Yet another holiday season is here in which we spend copious amounts of time standing in post office lines mailing off huge things. Every year I am more and more amazed to see how unattractive the religious Christmas stamps are. This year's pick: the Madonna of the Carnation by Bernardino Luini, painted circa 1515, is like every other Renaissance oil painting that gets chosen each year to represent the religious side of Christmas. Yes, I know the tradition of the Madonna and Child is a revered classic. But medieval paintings make Christianity appear as though it's permanently stuck 500 years back. Other religions: especially the attractive blue Eid stamp and the blue-and-yellow artfully drawn dreidel stamp for Hanukkah, get tasteful depictions of what their religion stands for in the 21th century. (Although the Eid stamp is totally out of season now that the Muslim holiday has rotated to September and won't be anywhere near Christmas time for at least two more decades. )
Usually the secular Christmas stamps are done pretty well but this year's "holiday knits" stamp takes new awards for ugliness. Who dreams up these designs?
Would someone at the U.S. Postal Service have the guts to commission a 21st century Mother and Child that most of the stamp-buying public could actually relate to? I have nothing against 16th-century art. While in college, I studied in France and spent months wandering through museums in Paris, Florence, Rome, Venice and many other places. What I really cottoned to were the bright 20th-century tapestries of the Apocalypse by Frenchman Jean Lurcat. He took at 2,000-year-old idea and made it something that 19-year-old me (at the time) could relate to.
Presenting a more modern depiction of the Madonna and Child would surely be controversial; something the postal service avoids by choosing Renaissance classics. But it would engage a public weary of Santa Claus and seeking the true meaning of of the holiday.
— Julia Duin, assistant national editor/religion, The Washington Times
Comments (4)
Julia, Julia, Julia--you consider the Madonna of the Carnation ugly? After reading the title of this post I thought you were certainly going to slam some non-denominational, multi-cultural, so-inoffensive-as-to-be-offensive paint-by-numbers bit of modern trash, but this? I'm shocked!
I'm also confused--is this "ugly" to you because it's old? What is so hard to "relate to" about this stamp?
By the way, congratulations on the blog. I'm a regular reader now--especially if you're going to keep things "edgy" like with this post. ;-)
Best,
Chris
Posted by Chris | December 10, 2007 6:08 PM
Actually, there are 2 eids. There's Eid al Fitr, the festival that is at the end of Ramadan. This eid will be at the end of September/beginning of October next year, depending on the moonsighting (ah, the joys of a lunar calendar).
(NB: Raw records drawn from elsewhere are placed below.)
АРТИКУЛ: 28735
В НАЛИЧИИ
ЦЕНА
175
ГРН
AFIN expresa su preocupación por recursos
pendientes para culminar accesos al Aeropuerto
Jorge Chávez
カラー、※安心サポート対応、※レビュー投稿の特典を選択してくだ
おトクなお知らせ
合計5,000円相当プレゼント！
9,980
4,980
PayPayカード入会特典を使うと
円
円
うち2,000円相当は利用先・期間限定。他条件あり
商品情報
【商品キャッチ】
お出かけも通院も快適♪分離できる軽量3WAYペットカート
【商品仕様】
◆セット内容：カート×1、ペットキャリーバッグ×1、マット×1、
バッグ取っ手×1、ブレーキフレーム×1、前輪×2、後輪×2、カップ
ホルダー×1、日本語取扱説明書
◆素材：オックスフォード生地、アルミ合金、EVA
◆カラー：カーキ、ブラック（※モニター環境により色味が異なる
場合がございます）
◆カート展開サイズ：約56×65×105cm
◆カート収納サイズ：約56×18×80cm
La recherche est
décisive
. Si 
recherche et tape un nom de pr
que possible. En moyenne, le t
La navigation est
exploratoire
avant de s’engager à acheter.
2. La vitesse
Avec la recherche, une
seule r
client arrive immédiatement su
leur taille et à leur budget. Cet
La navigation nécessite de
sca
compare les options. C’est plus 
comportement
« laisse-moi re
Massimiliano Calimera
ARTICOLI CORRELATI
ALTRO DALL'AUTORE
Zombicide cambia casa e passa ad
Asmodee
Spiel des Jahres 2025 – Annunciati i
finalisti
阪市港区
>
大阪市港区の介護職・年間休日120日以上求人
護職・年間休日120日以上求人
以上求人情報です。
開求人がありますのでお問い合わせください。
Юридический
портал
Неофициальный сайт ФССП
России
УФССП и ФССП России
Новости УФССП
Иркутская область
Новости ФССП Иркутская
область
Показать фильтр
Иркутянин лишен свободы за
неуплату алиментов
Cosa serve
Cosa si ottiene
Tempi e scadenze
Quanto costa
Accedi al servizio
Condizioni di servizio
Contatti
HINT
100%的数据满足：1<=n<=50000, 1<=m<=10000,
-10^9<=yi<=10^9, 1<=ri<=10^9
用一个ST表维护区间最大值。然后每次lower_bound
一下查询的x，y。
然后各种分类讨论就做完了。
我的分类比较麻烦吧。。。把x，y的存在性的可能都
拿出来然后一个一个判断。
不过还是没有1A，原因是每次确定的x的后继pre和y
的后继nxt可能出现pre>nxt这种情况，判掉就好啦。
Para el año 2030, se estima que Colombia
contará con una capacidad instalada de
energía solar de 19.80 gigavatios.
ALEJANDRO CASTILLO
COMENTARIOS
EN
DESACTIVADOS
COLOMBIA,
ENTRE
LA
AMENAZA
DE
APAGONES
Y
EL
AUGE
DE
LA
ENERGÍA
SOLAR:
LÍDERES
Then there's Eid al Adha, the festival at the end of Hajj and that one is slated for next week. Yup, I got my Eid stamps and I'm sending out my Eid cards.
Posted by rahma | December 11, 2007 4:08 PM
Follow-up to Chris, from a different POV. I don't see the art as being called ugly, as Julia explains she has nothing against it. The secular holiday stamps, however, were called ugly. Your opinion may vary.
The PO does seem to be stuck on Old Masters stuff. I like the art, I dislike seeing it commercially used to "represent" the Christian holiday.
Happy mails, to you, until we meet again...
Posted by Dave VZ | December 13, 2007 4:21 PM
I agree, Julia. They're ugly! How about showing Mary & Jesus as depicted in the "Nativity Story", "kind of" Jewish looking & from the right period in time. Makes sense to me.